Eugène Quanjel
Eugène Quanjel (Heerlen, 1897-1998) was een veelzijdig en gedreven kunstenaar: schilder, glazenier, beeldhouwer, decorateur (optochten, manifestaties, opera’s), bouwheer van tuinen en kapellen, ontwerper (bijv. vaandels en oorkonden).
Na zijn studie bouwkunde aan de Ambachtsschool in Heerlen (1915-1918) werkte hij tot zijn pensionering (1963) als bouwkundig tekenaar bij de Staatsmijn Maurits in Geleen. In 1923-24 behaalde hij in de avonduren in Den Haag de Nijverheidsakte. Naast zijn baan als opzichter krijgt hij van zijn werkgever alle kans zijn artistieke talenten te ontplooien. Ook krijgt hij opdrachten van de Staatsmijnen. In de periode 1944-46 had Quanjel de technische en artistieke leiding van het Klei-Atelier van de Staatsmijnen in Brunssum.
(Het Klei-Atelier Brunssum (K.A.B.) bestond van 1939 tot 1950. Het was door het Fonds voor Sociale Instellingen van de Staatsmijnen opgezet om werk te verschaffen aan kinderen van mijnpersoneel die lichamelijk ongeschikt waren voor de zware ondergrondse of bovengrondse arbeid in de mijnbedrijven. Aan het Klei-Atelier waren ook enkele free-lance kunstenaars en kunstenaars in vaste dienst verbonden. Zij beschikten daar over een eigen werkruimte. Enkele van deze kunstenaars zijn Eugène Laudy, Ron Stultiens, Sjef Dieteren en pater Renald Rats. Een flinke artistieke impuls kreeg het Klei-Atelier met de komst van Edmond Bellefroid en Pierre Daems, beiden afkomstig van de Maastrichtse Aardewerkfabriek de Sphinx, waar ze in dienst waren als ontwerper. (Website Capriolus contemporary ceramics))

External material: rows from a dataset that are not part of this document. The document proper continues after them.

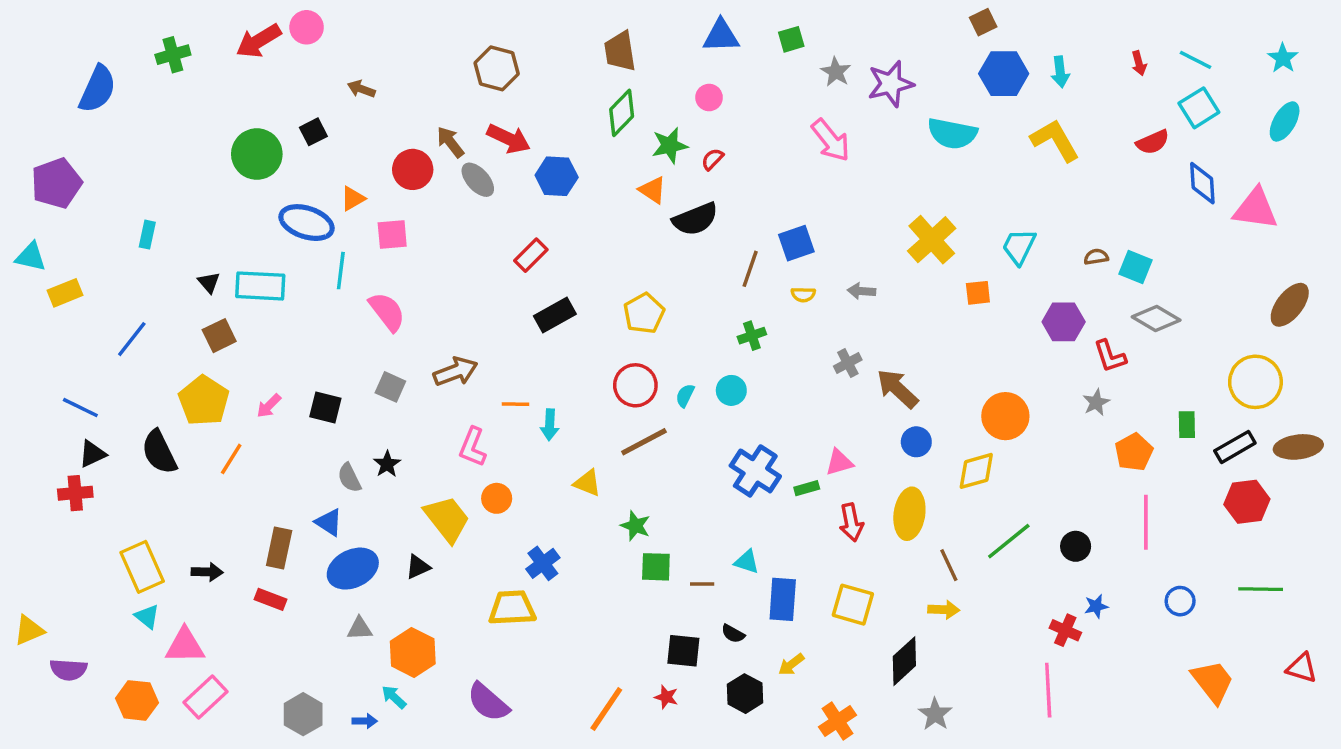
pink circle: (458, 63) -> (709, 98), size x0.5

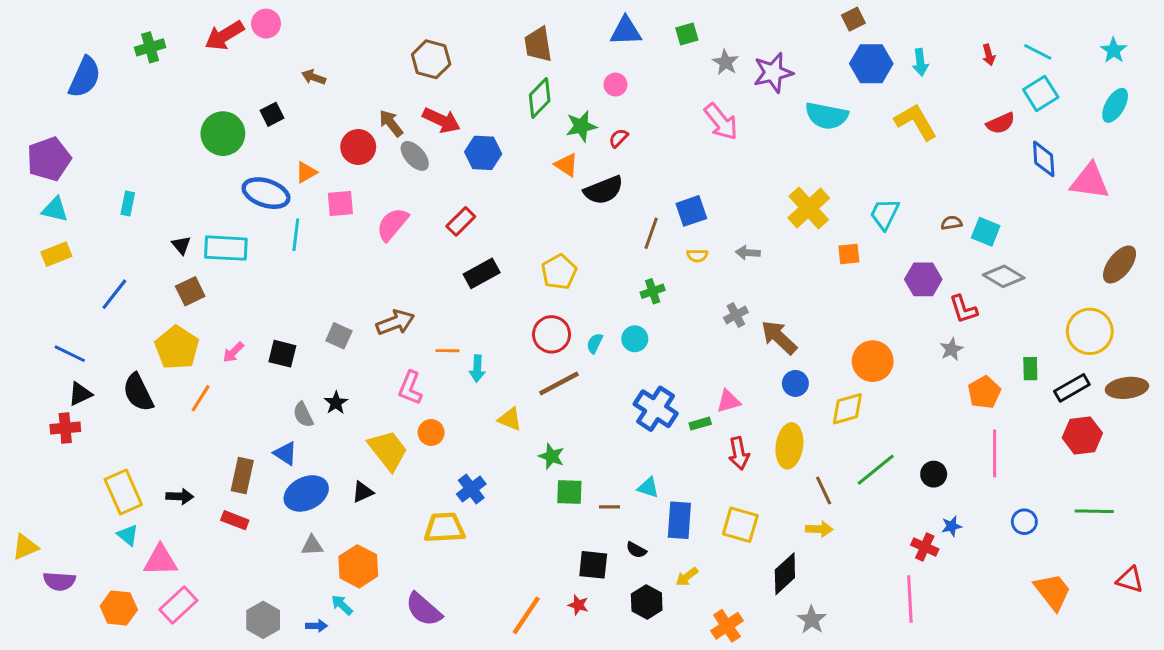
cyan triangle: (31, 257) -> (55, 209), moved
pink semicircle: (387, 312) -> (392, 224), moved, turned -102

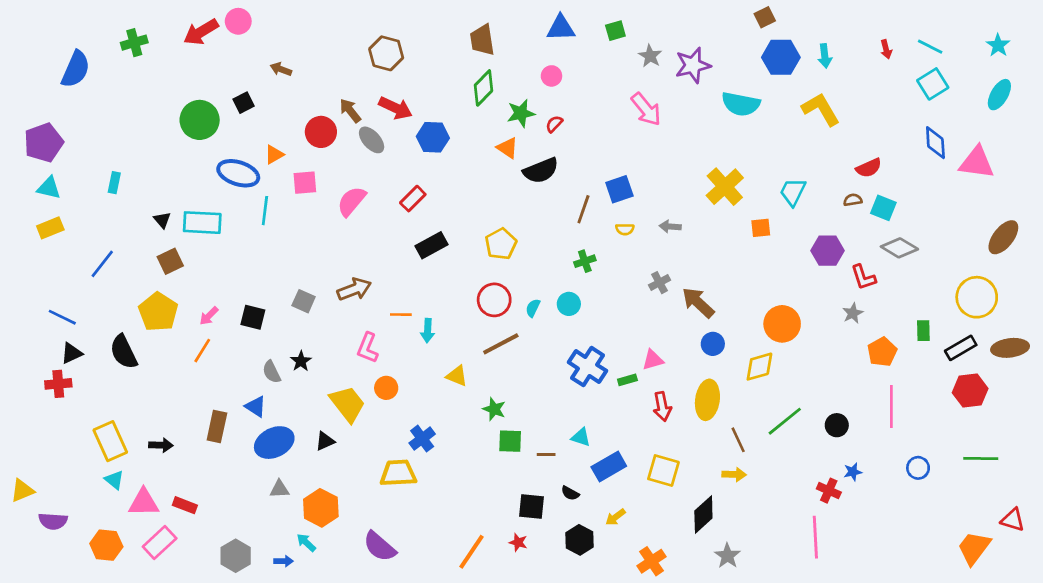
red semicircle: (1001, 123) -> (869, 168), moved
orange line: (201, 398) -> (202, 351), moved
red rectangle: (235, 520) -> (185, 505), moved
blue rectangle: (679, 520) -> (609, 467), turned 56
orange trapezoid: (1053, 592) -> (974, 548), moved, turned -105

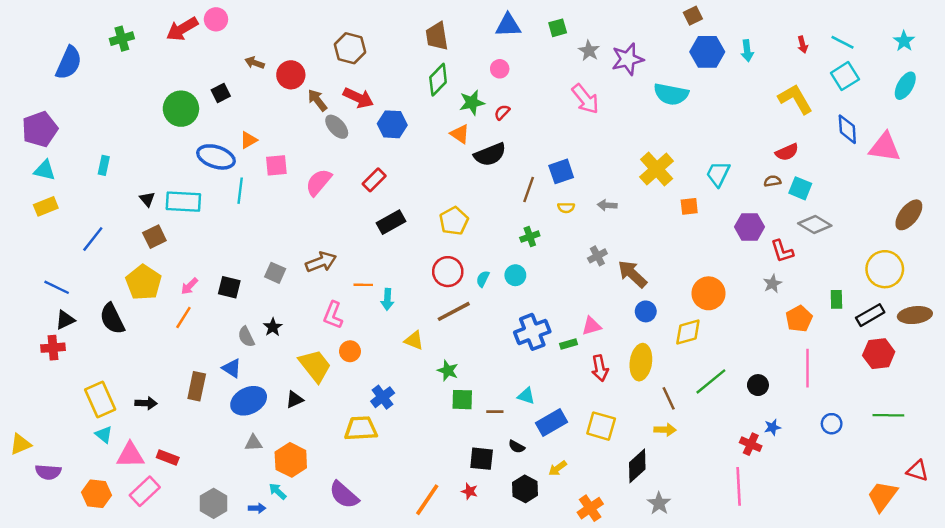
yellow L-shape: (821, 109) -> (795, 99), moved
red circle: (321, 132) -> (291, 75), moved
blue cross: (587, 367) -> (532, 332), turned 36

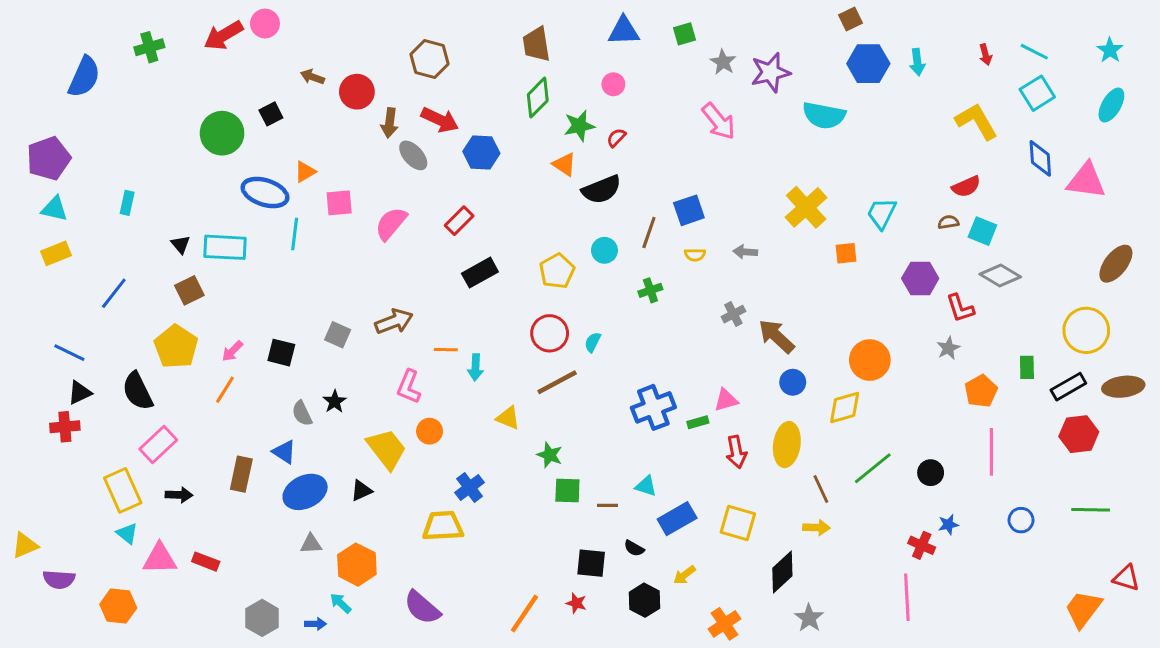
brown arrow: (317, 100) -> (390, 123), turned -135
cyan circle: (515, 275) -> (604, 250), moved
pink rectangle: (145, 491) -> (158, 445), moved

In zijn vrije tijd schilderde Eugène Quanjel in impressionistische stijl portretten, landschappen, stadsgezichten en bloemen. Daarnaast begon hij glas-in-loodramen te maken aanvankelijk voor particulieren. Doordat door de luchtvervuiling in de Mijnstreek onder meer het metaal lood werd aangetast, stapte hij over op het vervaardigen van panelen in glasappliqué. De glaslijm voor deze techniek werd voor hem uitgetest in het Centraal Laboratorium der Staatsmijnen. Ook na zijn pensionering bleef Quanjel (tot 1972) in deze techniek werken. In de jaren 60 en 70 heeft hij panelen van glasappliqué gemaakt voor gebouwen van de Staatsmijn Maurits en het Centraal Lab in Geleen. De panelen zijn gedecoreerd met afbeeldingen uit de natuur. Ook bij de grote panelen van de H. Hartkerk in Mariarade ligt de nadruk op het uitbeelden van de natuur in de vorm van planten, bloemen en dieren. Voor zijn ramen maakte hij bij voorkeur gebruik van geel en mauve.
Bij glasappliqué worden stukken gekleurd glas (bijv antiekglas) d.m.v. flexibele en doorzichtige glaslijm op blank glas, bijv. vensterglas, of op plexiglas gelijmd, een andere mogelijkheid is dat de stukken gekleurd glas als een sandwich tussen twee lagen blank glas worden geklemd of gelijmd. Hierbij is geen loodprofiel nodig. Het is een ongecompliceerde techniek zonder dat het glas verhit hoeft te worden. Een van de eerste glazeniers die werkte met glasappliqué was Lex Horn (Station Eindhoven, 1956). Hij ontwikkelde deze techniek in samenwerking met Atelier van Tetterode. Veel toegepast in de wederopbouwperiode voor het maken van grote, decoratieve glaswanden als onderdeel van de moderne architectuur.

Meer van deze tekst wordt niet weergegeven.